EXTRACT PROVIDED =>
· · · · · · ·
# The Amish Model



## Prepadoodle (May 28, 2013)

A lot of preppers seem to look to 3rd world countries as a model on which to base their "post collapse" ideas of what life would be like without modern technology. While there is nothing wrong with this, I think that the Amish way of life is probably a better example of what could be accomplished.

First of all, I have to say that I see 3 basic "flaws" in the Amish ideals. The first of these is their strict adherence to their interpretation of religious law. Basically, they live under a form of Christian sharia law, and I think religious tolerance is a better principal. The second "flaw" is their rigid system of gender roles. I think this limits them in many ways, and is an idea that can't long survive in a modern world. Likewise, their shunning of modern technologies is quaint but counter-productive.

Strictly speaking, I would consider them to be communists. No, they don't follow the rabid rantings of Marx, Engels, Lenin, or Chairman Mao, but they practice communism in the purest sense... that of community. (Keep in mind that communism, commune, and community all derive from the same root word)

The basic unit of an Amish community is the extended family. 20-40 households combine to make a district, which is defined along geographical lines. There is no central authority, each district is self-governing. Once a district gets too big, it divides into one or more smaller districts. Districts combine to form "settlements," and these can contain as many as 200 districts. Sometimes districts that share common beliefs form loose "affiliations," which are linked more by lifestyle than anything else.

The Amish generally live comfortable lives in what could be seen as a "post collapse" type framework. They maintain self sufficiency without electricity, motor vehicles, or high technology. Instead of having this lifestyle as a fall back position, they live it every day. As such, I think we can learn a lot from them.

What say you?


----------



## Salt-N-Pepper (Aug 18, 2014)

The biggest flaw with the "Amish Plan" is that they depend upon a stable outside society to remain secure. The don't fight, ever. 

We are surrounded by Amish in my part of the country, and they are good people... but they do have their faults, like everybody, of course.
· · · · · · ·
GIVEN DATA =>
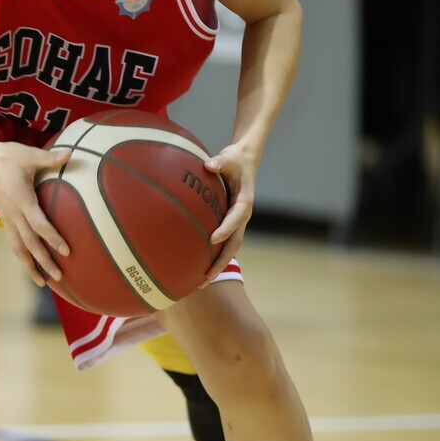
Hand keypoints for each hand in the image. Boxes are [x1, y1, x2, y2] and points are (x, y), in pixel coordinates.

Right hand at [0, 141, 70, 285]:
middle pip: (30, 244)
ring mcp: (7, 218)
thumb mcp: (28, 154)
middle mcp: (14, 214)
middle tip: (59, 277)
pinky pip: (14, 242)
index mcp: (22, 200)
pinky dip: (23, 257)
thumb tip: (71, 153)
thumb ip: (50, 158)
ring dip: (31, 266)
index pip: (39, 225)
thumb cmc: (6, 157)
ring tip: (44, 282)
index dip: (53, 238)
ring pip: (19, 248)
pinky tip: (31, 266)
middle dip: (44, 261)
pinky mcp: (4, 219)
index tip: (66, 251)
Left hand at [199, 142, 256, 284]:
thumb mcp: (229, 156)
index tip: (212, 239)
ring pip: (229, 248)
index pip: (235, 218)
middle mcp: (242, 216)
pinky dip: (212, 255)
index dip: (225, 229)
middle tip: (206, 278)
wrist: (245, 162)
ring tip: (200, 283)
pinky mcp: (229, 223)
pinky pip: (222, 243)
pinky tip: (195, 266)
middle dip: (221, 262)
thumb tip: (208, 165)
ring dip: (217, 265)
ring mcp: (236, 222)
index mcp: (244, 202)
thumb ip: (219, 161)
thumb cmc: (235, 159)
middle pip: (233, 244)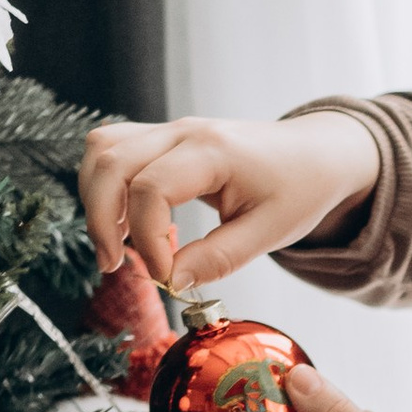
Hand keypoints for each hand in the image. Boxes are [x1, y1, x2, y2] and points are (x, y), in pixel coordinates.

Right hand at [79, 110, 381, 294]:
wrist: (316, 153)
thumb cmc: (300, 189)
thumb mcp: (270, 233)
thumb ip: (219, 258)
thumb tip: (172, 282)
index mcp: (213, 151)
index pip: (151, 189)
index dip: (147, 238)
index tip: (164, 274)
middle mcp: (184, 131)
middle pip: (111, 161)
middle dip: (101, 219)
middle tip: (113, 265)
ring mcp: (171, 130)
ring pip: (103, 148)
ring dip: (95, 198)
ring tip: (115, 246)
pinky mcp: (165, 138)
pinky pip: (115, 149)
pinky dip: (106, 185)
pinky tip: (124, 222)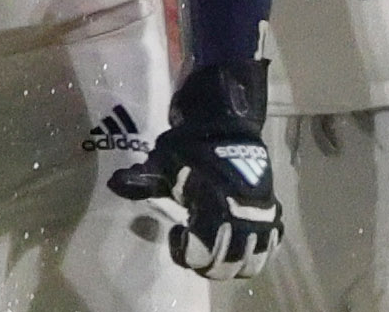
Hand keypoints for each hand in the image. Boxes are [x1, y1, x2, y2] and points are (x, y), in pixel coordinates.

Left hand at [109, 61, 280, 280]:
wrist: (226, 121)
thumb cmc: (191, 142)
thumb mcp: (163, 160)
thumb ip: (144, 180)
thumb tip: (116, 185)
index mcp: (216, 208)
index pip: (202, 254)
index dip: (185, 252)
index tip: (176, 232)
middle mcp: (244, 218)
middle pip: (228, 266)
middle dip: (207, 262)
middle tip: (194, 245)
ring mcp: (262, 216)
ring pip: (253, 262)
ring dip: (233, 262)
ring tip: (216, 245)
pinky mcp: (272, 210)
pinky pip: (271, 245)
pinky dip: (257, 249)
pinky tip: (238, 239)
· · · · · · ·
WHAT TO WORK ON =>
1. Answer these from the forum thread on the Amish model:
(a) How many households combine to form a district?
(b) How many districts can a settlement contain at most?
(c) What does the reply dated Aug 18, 2014 name as the biggest flaw with the "Amish Plan"?
2. From the forum thread on the Amish model, quote the part that opens with the words containing "The Amish generally" and closes with "(Aug 18, 2014)".
3. Extend the forum thread on the Amish model from the point where it stops.

ANSWERS GIVEN =>
1.
(a) 20-40 households.
(b) As many as 200 districts.
(c) The Amish depend upon a stable outside society to remain secure.

2.
The Amish generally live comfortable lives in what could be seen as a "post collapse" type framework. They maintain self sufficiency without electricity, motor vehicles, or high technology. Instead of having this lifestyle as a fall back position, they live it every day. As such, I think we can learn a lot from them.

What say you?


----------



## Salt-N-Pepper (Aug 18, 2014)

3.
They go out of their way to be non-violent, which is fine as long as they are in a stable society that respects their rights and keeps them secure.

If there is an EOTWAWKI situation, then they (those that survive the raids) will end up pawns for whatever power-broker takes the area.

I could go further into this, but you will have to wait until my book is ready to publish


----------



## bigwheel (Sep 22, 2014)

Have an old pal up in Ohiya who is around them a lot. He dont have many good things to say. He says they stink..beat their wives and mistreat their animals. Not sure about that as I aint never seen one except on TV. I will grill him for more info and report back.


----------



## Prepadoodle (May 28, 2013)

I agree that they need some AR-15s and wouldn't fare well in a total collapse.

But still, they have a lot to teach us about co-operation, preserving food, making cloth, blacksmithing... well, basically most of the things they do. They have a lot of the skills that would be needed, and they practice them day in and day out.

So I guess what I'm asking here is.... can anyone give us a few examples of HOW they pull this off? How do they preserve their foods? I know they can a lot, probably smoke hams and such, but is that all?

One of my favorite YouTube personalities is Misty Prepper, who I believe is Mennonite. Her videos do give a lot of insight into exactly how they do the things they do. Here's her YouTube page if anyone is interested...


----------



## Denton (Sep 18, 2012)

First one I ever saw was when I was driving trucks. A fella from lower Alabama behind the wheel of a big truck and a horse drawn cart on a two lane road. You can imagine what danged near happened.


----------



## Sasquatch (Dec 12, 2014)

I saw a show once where they were building something and asked a group of Amish to come help. They stated they are allowed to use power tools but can't own them, which makes little sense to me.


----------



## Slippy (Nov 14, 2013)

When I saw Harrison Ford and that big amish girl from TopGun get a little freaky in that movie, I wrote the amish off. :Confuse:

Seriously, I think that Prepadoodle brings up a great point about the Amish Way as a "roadmap" to self sufficiency. However, the amish of today, like everyone else in this crazy fubare'd world, have probably lost their way a bit 

The older generations probably have wonderful insight into purely living off the land, The Amish Model, as Prepadoodle calls it.


----------



## Prepadoodle (May 28, 2013)

Yeah Slippy, but since they are wife beating, cart driving, peace loving, animal mistreating idiots, nothing can possibly be learned from their way of life.

Huh?


----------



## sideKahr (Oct 15, 2014)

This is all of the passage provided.